I have also used the graphs and the data sheets to make percentage comments about the distribution of word length. 50% of the words in the tabloid newspaper sample were 3.4 or fewer letters long, compared with 50% in the broadsheet being 4 or less. This confirms what the cumulative frequency graphs show, that the broadsheet has more longer words than the tabloid and thus a less positive skew.
Final Conclusion
My investigation has been successful and I am pleased with the evidence I have obtained. I feel I have thoroughly investigated all my hypotheses and provided a detailed analysis and conclusion on the results of each experiment
I plans on what I was aiming to achieve were clear and precise before I under took every experiment. I made note of the problems I may encounter, and in some cases did, in the early stages of planning, ie, ignoring proper nouns and capitalized words when recording the words to record word length. the rules concerning proper nouns and foreign names word length. The amount of detail contained in my plan helped enormously when I collected the data, which could become quite complicated at times. I used a variety of sampling methods to obtain the evidence for the various investigations, including a systematic random sample to select the word samples for Investigation 1.

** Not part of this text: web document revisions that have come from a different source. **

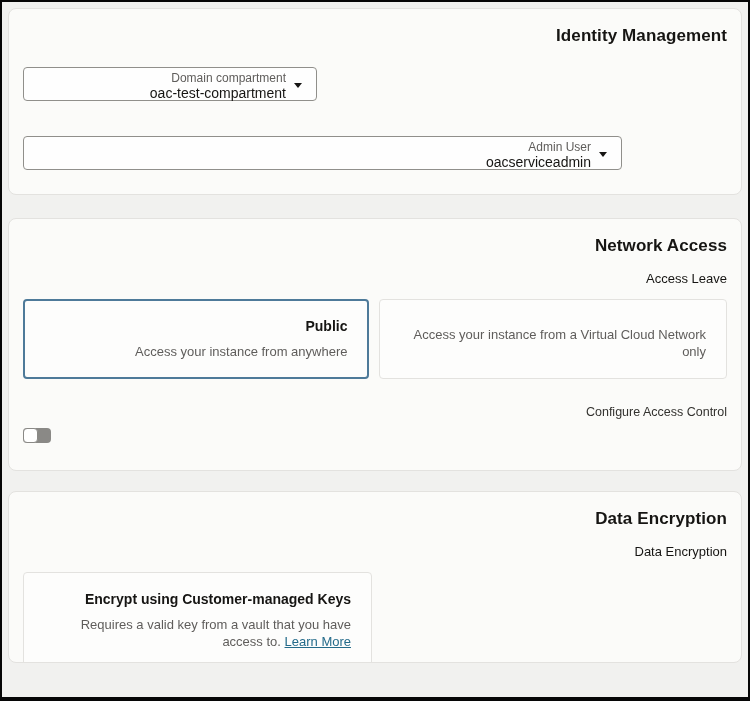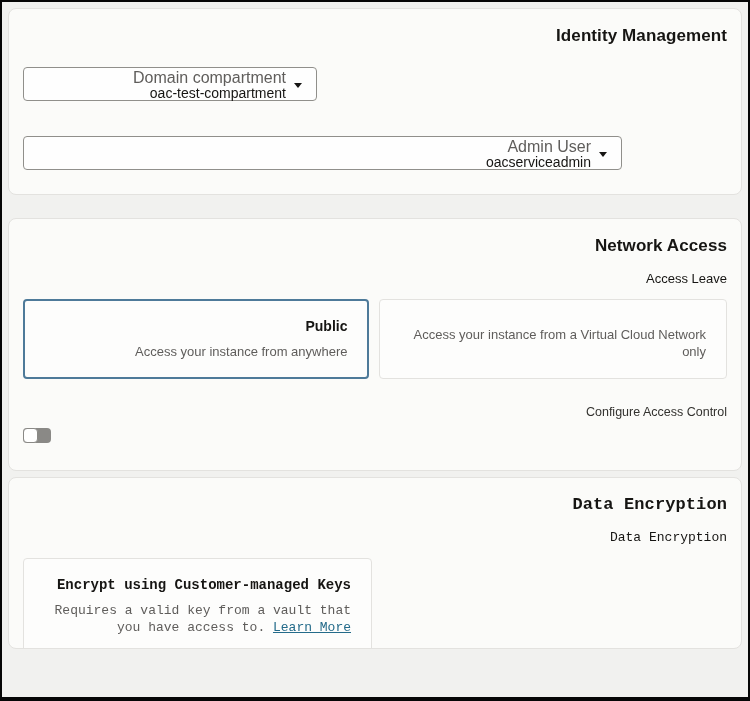"Domain compartment" .sel .lbl { font-size: 16px -> 12px }
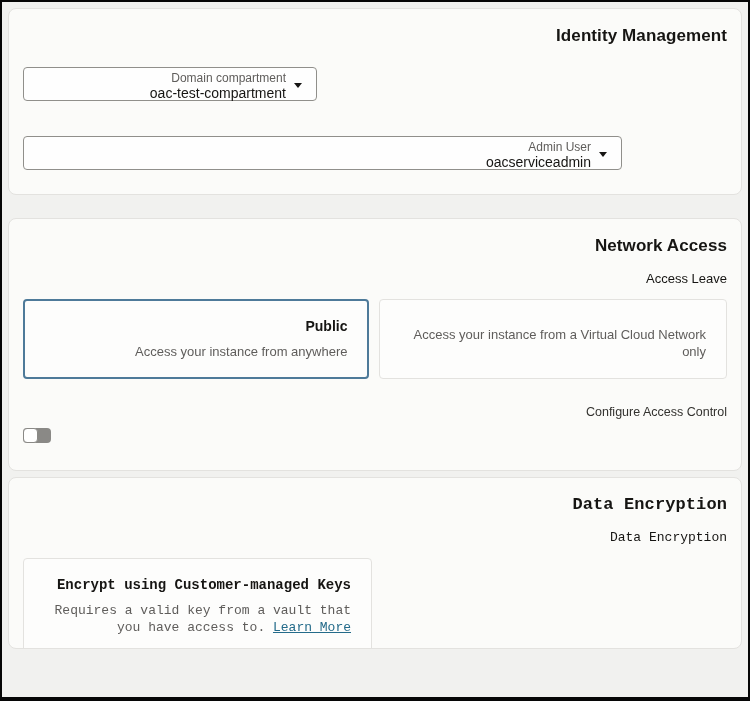"Data Encryption" .panel-encryption { font-family: Liberation Mono, monospace -> none; margin-top: 6px -> 20px }
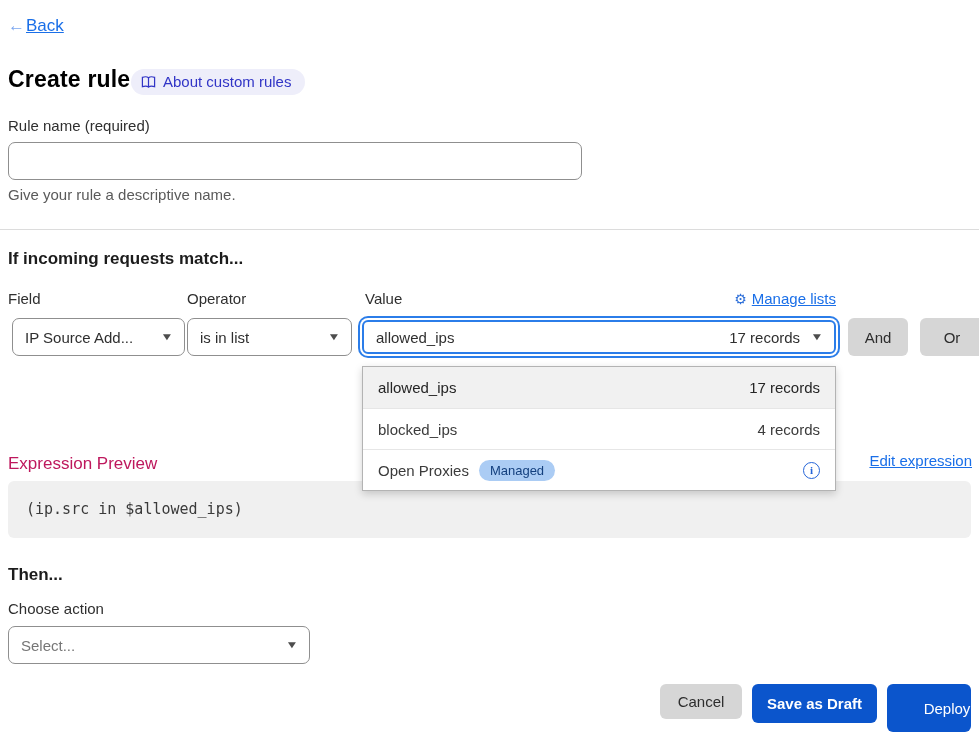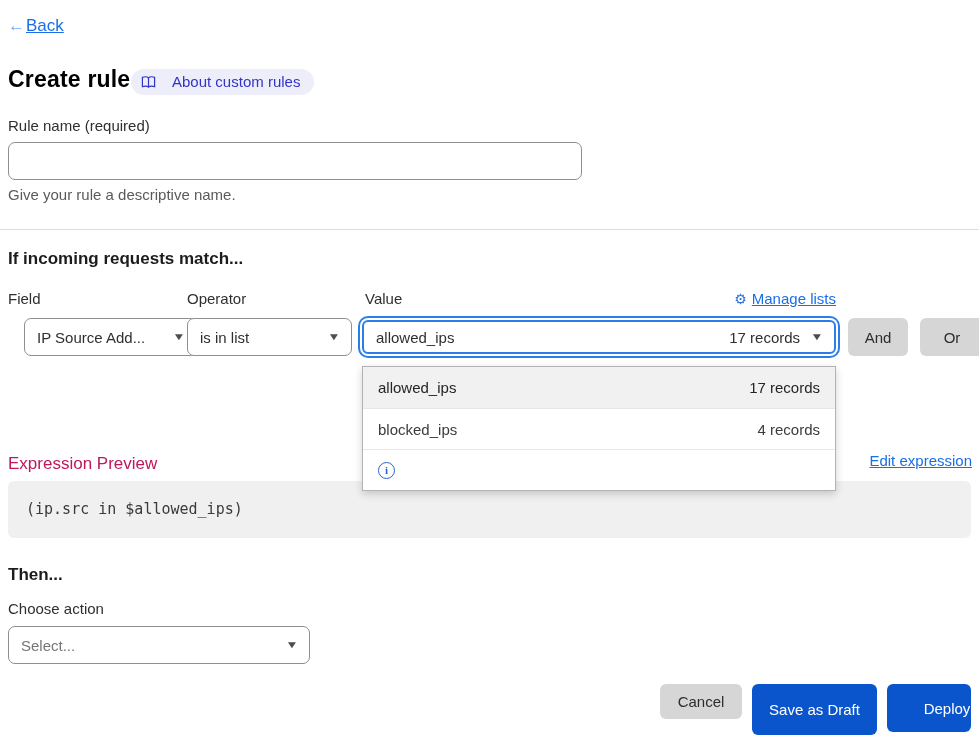"About custom rules" .about-badge { gap: 16px -> 7px }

I tried to present and process the data in the most appropriate form — this included frequency polygons, cumulative frequency graphs, box and whisker diagrams and calculations. I put a lot of effort into ensuring all my calculations were correct. As it is a long report I decided a contents page was necessary to give my report a structure and also make it easy to under stand.
I analysed my findings thoroughly and wrote evaluations on how to improve my work if I were to repeat it. Overall, I am pleased with these investigations and feel I have completed the investigations the very best I could. I believe I have written a detailed, report, investigating 3 complex hypotheses to the best I could.